However, physical changes in the state of detectors due to environmental and
instrumental factors, including extreme cases where a detector discontinues
observing for some time, introduce non-stationarity into the noise. Even slow
evolution of the detector sensitivity will affect long duration signals such as
binary neutron star (BNS) mergers. Mis-estimation of the noise behavior
directly impacts the posterior width of the signal parameters. This becomes an
issue for studies which depend on accurate localization volumes such as i)
probing cosmological parameters (such as Hubble constant, clustering bias)

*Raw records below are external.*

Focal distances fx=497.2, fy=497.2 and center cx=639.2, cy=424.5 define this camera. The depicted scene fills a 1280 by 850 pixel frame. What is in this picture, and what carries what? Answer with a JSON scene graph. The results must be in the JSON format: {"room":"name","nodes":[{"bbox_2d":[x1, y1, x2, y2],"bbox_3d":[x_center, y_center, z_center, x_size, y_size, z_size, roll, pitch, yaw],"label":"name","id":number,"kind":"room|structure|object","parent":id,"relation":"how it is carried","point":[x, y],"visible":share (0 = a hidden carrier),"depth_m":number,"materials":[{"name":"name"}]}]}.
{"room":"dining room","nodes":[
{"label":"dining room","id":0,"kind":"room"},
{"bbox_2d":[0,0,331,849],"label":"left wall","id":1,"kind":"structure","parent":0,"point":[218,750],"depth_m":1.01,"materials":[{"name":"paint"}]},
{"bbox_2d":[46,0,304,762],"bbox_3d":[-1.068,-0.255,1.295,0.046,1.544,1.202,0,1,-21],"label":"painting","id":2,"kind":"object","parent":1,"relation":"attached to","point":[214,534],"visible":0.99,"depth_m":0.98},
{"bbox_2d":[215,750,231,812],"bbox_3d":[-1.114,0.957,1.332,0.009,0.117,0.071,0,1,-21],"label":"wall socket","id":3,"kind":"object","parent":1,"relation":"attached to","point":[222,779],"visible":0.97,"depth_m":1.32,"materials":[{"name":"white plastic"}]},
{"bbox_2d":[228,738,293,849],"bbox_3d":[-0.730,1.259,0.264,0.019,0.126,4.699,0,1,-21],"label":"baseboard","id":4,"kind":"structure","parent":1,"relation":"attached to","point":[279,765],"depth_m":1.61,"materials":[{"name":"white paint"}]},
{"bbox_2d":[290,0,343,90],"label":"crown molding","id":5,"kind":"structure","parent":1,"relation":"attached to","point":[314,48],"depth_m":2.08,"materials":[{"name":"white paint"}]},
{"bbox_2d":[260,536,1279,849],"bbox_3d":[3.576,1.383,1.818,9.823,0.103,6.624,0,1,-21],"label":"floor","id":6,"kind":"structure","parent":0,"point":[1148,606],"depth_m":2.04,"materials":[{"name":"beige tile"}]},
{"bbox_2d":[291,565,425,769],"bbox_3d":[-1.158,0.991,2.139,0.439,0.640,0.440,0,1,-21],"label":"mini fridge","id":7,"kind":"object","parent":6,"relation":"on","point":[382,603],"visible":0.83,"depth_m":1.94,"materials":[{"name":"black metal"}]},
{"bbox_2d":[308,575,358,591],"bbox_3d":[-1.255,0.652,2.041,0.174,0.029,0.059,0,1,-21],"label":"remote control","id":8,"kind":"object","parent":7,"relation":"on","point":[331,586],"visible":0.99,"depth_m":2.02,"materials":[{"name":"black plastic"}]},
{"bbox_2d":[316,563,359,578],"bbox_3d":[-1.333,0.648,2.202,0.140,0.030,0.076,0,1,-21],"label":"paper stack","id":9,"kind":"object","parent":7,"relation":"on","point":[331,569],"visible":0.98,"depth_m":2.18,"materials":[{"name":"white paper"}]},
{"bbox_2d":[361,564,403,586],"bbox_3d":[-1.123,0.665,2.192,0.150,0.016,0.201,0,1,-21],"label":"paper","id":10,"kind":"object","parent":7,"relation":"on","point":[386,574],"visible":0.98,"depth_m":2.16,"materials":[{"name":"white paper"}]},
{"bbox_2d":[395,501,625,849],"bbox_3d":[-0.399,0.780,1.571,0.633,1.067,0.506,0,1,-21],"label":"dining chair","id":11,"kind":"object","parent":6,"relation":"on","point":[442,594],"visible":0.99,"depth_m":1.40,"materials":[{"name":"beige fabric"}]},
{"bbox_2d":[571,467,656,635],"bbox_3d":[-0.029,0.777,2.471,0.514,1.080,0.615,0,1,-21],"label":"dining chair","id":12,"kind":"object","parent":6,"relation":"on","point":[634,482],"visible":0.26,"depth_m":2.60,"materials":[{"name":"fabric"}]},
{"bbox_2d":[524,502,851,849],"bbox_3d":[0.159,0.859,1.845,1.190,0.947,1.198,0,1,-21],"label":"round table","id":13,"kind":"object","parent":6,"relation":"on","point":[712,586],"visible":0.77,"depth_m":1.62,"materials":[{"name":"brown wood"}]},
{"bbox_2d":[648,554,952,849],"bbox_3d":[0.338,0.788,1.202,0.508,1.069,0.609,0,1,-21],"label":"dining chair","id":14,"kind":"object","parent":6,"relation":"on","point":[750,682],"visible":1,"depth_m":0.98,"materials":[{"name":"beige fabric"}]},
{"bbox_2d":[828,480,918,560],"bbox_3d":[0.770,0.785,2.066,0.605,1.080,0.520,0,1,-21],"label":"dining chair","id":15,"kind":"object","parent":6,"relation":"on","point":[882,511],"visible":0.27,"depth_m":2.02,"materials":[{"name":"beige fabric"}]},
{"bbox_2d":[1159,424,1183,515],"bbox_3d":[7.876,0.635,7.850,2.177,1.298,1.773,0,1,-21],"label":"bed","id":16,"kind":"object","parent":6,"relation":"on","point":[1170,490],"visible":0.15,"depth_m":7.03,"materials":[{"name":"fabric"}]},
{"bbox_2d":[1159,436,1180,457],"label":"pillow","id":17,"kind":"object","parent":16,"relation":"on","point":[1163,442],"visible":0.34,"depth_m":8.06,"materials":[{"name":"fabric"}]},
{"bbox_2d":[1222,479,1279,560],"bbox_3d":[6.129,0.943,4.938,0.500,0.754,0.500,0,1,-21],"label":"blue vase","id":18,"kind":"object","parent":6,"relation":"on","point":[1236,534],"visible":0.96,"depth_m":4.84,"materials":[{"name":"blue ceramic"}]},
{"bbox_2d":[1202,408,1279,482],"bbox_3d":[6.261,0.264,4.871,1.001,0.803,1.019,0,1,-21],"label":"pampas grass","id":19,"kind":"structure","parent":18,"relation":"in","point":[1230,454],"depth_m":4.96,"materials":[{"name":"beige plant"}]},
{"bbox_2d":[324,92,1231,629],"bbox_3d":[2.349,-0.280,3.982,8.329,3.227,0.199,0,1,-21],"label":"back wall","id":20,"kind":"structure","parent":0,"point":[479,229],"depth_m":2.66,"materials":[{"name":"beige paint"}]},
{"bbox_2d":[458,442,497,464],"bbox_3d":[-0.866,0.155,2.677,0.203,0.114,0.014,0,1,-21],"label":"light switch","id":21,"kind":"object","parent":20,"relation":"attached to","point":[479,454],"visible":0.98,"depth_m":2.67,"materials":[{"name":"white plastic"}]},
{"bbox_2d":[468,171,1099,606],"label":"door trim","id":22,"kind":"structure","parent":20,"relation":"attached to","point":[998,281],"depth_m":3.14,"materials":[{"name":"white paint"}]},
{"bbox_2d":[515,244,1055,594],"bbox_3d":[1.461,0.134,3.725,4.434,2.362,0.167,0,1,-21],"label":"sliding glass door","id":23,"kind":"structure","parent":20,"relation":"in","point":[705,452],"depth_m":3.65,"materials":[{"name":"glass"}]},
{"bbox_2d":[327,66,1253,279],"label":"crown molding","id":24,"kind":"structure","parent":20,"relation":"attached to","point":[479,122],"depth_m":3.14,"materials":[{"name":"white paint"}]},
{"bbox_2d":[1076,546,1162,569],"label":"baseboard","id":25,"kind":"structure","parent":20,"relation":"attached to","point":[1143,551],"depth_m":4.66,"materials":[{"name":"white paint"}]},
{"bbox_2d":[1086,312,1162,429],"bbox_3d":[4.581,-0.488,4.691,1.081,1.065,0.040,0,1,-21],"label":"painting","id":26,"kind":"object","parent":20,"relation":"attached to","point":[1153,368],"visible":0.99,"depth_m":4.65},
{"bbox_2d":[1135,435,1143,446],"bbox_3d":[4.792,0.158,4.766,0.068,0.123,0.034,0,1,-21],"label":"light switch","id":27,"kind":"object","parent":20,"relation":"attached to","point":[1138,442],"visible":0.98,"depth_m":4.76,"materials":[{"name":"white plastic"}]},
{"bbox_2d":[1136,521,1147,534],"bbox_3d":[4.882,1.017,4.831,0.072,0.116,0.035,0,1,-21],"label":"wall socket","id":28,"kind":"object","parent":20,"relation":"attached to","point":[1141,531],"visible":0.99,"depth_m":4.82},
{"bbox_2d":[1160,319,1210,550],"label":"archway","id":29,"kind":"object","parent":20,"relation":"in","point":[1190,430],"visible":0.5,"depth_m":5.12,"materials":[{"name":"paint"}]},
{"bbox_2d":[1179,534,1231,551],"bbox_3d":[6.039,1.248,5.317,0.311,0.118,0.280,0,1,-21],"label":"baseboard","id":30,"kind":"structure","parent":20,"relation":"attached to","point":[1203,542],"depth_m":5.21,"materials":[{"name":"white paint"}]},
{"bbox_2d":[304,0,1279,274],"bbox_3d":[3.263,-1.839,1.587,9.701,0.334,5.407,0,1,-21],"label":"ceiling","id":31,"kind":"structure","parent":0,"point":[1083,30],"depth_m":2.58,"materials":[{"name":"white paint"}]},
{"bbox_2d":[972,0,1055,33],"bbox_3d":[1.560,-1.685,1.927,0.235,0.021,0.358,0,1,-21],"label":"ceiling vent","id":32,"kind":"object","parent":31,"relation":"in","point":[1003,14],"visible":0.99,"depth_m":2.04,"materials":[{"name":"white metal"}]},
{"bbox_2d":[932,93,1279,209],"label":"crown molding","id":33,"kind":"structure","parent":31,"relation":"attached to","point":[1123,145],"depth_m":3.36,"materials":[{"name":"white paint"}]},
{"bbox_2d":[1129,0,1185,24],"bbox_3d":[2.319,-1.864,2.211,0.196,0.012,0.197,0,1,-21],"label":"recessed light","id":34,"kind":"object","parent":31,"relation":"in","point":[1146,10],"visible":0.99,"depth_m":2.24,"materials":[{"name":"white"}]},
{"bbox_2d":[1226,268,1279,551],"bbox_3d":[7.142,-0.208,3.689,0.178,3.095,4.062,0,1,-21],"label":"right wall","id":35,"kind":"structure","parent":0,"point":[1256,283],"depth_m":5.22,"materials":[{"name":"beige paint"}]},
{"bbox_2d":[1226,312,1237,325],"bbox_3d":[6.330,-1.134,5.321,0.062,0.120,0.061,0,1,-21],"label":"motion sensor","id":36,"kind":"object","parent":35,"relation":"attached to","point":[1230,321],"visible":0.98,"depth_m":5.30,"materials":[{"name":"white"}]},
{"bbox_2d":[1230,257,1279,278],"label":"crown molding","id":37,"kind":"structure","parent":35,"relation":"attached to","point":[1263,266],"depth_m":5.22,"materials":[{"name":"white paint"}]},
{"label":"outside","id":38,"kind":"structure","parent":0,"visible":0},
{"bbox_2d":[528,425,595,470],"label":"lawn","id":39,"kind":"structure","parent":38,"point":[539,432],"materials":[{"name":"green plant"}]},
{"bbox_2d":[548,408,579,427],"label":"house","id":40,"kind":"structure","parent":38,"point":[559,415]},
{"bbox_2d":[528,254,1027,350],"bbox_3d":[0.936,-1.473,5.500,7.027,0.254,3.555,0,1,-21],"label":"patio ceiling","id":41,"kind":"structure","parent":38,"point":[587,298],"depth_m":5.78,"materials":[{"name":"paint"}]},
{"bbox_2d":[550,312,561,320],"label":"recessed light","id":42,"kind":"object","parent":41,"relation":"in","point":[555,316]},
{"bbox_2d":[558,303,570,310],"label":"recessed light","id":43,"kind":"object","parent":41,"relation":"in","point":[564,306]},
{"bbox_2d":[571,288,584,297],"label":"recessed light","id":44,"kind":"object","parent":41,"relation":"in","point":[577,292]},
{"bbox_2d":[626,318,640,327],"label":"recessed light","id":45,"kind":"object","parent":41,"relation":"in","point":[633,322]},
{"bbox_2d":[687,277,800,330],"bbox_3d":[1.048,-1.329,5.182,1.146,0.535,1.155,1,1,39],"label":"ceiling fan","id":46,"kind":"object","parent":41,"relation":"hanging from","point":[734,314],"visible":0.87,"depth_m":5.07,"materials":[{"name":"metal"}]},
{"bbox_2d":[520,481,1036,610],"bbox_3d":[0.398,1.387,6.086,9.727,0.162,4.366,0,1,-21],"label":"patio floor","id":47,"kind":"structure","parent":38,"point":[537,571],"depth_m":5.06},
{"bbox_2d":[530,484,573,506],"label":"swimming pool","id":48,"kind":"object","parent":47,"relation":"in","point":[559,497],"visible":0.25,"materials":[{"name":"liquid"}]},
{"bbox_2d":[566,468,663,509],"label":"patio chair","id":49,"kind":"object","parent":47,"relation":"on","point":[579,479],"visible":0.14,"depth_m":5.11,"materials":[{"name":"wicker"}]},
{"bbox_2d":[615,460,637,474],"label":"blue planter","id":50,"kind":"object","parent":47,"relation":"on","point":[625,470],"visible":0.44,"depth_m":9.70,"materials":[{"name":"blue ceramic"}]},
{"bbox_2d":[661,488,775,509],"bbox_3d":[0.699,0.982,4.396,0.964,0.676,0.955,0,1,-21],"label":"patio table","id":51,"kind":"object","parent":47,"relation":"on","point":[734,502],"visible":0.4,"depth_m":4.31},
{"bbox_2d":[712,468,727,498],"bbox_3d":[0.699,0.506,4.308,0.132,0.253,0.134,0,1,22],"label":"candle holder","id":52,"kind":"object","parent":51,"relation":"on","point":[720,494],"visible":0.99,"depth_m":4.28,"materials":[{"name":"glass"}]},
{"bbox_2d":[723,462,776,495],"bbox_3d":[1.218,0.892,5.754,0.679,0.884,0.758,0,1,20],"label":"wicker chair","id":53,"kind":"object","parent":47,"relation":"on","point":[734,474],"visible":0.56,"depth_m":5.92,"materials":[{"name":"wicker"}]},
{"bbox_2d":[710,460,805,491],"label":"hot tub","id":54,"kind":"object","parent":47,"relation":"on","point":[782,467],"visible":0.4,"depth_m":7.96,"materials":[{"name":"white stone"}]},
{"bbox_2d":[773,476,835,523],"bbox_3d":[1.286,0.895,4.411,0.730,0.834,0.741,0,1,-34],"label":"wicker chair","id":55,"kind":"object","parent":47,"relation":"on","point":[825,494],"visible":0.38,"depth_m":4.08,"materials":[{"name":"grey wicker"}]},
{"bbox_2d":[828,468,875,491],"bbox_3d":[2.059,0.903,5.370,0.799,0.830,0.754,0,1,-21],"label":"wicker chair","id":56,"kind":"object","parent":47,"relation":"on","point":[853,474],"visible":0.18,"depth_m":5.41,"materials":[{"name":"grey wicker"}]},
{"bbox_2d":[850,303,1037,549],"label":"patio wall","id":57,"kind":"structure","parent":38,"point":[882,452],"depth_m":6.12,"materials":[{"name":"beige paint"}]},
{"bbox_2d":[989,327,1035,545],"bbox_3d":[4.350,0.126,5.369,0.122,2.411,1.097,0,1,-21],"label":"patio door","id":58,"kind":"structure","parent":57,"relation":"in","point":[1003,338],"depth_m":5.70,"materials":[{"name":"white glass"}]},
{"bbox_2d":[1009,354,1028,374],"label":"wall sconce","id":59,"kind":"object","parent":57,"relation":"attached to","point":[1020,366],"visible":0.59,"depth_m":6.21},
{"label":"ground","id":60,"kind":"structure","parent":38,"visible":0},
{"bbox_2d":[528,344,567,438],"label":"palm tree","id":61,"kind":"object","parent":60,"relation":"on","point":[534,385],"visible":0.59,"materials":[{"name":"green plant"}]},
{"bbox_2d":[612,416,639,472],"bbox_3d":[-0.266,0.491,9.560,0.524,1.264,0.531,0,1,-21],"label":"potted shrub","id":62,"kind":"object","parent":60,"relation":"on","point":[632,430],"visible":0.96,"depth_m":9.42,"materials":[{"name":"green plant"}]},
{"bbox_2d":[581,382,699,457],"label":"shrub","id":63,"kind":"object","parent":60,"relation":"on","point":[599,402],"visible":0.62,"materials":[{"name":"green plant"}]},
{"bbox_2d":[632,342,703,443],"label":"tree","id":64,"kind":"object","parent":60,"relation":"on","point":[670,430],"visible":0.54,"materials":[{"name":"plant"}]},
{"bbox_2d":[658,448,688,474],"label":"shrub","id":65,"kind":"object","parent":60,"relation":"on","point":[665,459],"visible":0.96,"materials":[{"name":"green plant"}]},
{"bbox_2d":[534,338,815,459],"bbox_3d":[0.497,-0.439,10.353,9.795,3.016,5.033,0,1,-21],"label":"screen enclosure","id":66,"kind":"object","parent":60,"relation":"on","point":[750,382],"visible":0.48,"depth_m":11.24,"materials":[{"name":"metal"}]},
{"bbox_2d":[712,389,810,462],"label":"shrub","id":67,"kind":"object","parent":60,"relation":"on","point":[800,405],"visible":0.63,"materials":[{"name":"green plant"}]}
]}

using cross-correlation methods with galaxies, ii) doing electromagnetic
follow-up using localization information from parameter estimation done from
pre-merger data. We study the effects of dynamical noise on the parameter
estimation of the GW events. We develop a new method to correct dynamical noise
by estimating a locally-valid pseudo PSD which is normalized along the
time-frequency track of a potential signal. We do simulations by injecting the
BNS signal in various scenarios where the detector goes through a period of
non-stationarity with reference noise curve of third generation detectors
(Cosmic explorer, Einstein telescope). As an example, for a source where
mis-modelling of the noise biases the signal-to-noise estimate by even $10\%$,
one would expect the estimated localization volume to be either under or over
reported by $\sim 30\%$; errors like this, especially in low-latency, could
potentially cause follow-up campaigns to miss the true source location.